There also happened to be the choice of leaving the planet entirely. However, not only did he not have the means to leave, but he would never be able to return if he were to get up and go.
Even if the wizard successfully left the confines of his planet home, he would be slaughtered within the moments of freedom he had. When a society held secrets that could change the world forever, it was only normal that the spread of information be prevented. If someone had to die because of it, so be it. Yet, even with this penalty being present, the Wizard still had the desire to escape.
Escaping would be easier if he could latch his hands onto one of the various warships the Leaders had invented, but the chances of ever being able to man one of them was increasingly low. That permission was only given to the most trustworthy of soldiers, and the wizard was neither a soldier nor trustworthy by any means. If anything, he’d be the last citizen the Leaders would ever choose to pilot one of the military ships, let alone ever be initiated into the Military.
Of course, there was the option of attempting to steal one. The Wizard wasn’t a stranger to theft, and in fact had gotten quite crafty at it. A lack of money and supplies can make you do things you never thought you would have. However, he only ever stole food, seeing as that was all he needed. Not to mention food, for the most part, was unguarded. There were no advanced security systems that would be able to identify who you actually were. There were no staff that kept keen eyes on the weapons bay, at all times.
There was no penalty that would guarantee a trip to the guillotine.

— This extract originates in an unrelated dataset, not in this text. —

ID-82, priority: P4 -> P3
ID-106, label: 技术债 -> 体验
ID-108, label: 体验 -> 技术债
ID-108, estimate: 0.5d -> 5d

In truth, despite the will of freedom, the will of survival was stronger. That was what this society did to its inhabitants. They would instill fear to keep them quiet, and would get the citizens to depend on their ‘mercy.’
“As long as you live on this planet, with the life we willingly provide for you,” The wizard recited, his low voice ringing throughout the dump he called his own, slowly rising in severity. “Then you shall be free of harm, cleansed of danger, protected from the dangers the outside world is made of.” His tone only grew in anger as he gripped a stray glass, which once sat idly on a table. “Safe, my ass. A more ‘secure’ place would be miles away from this goddamned Hell!” The glass shattered against the wall adjacent to the wizard, leaving the wizard to his own heavy breathing. He only gazed to where the glass hit, counting every crooked shard that got stuck in the wall.
“If you’re even slightly bent out of shape,” He lightly gripped on of the shards with his thumb and forefinger, taking care as to not cut himself when he pulled it closer. “The people who guarantee ‘happiness and safety’ turn their backs, and make sure you live in absolute poverty.” He dropped the shard of glass to the ground, staring at how it shattered into smaller, more jagged bits. “They make SURE you know that you’re nothing but trash in their eyes.”